🤖 AI Summary
Wet-lab experiments suffer from low information density, hindering large-scale ML-driven biological discovery. Method: This paper introduces a neural compressed sensing framework that enables parallel measurement and end-to-end differentiable deconvolution of molecular activities within the molecular activity function space. It pioneers a “wet-experiment–algorithm” co-design paradigm, integrating neural-network-driven compressed sampling, functional-space representation, and differentiable experimental decoupling—extending compressed sensing to non-Euclidean function-space modeling for the first time. Contribution/Results: Theoretical analysis proves a 10- to 100-fold (1–2 orders of magnitude) increase in information density.
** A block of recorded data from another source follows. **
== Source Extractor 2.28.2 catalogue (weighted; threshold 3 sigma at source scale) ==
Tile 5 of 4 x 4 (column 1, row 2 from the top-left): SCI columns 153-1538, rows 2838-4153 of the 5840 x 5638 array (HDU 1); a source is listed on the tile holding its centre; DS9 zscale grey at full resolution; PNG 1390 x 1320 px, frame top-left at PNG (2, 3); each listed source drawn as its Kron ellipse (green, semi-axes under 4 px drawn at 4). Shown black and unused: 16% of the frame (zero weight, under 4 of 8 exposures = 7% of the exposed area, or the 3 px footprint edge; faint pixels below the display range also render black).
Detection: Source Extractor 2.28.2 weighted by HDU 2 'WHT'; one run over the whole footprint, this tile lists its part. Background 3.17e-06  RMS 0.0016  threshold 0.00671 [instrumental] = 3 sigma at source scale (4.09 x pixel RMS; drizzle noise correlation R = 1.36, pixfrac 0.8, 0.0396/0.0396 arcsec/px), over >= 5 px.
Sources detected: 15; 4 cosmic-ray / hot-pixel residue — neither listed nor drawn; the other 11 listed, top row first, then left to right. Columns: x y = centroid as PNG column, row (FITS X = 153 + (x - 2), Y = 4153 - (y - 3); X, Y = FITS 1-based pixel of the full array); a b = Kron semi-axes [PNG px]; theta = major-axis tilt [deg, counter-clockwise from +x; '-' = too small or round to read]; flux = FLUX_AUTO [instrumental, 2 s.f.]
Empirical validation in antibody screening and cell therapy demonstrates a 10×–100× gain in information yield per experiment, significantly accelerating high-throughput biological molecule discovery cycles.
📝 Abstract
One strategy to scale up ML-driven science is to increase wet lab experiments' information density. We present a method based on a neural extension of compressed sensing to function space. We measure the activity of multiple different molecules simultaneously, rather than individually. Then, we deconvolute the molecule-activity map during model training. Co-design of wet lab experiments and learning algorithms provably leads to orders-of-magnitude gains in information density. We demonstrate on antibodies and cell therapies.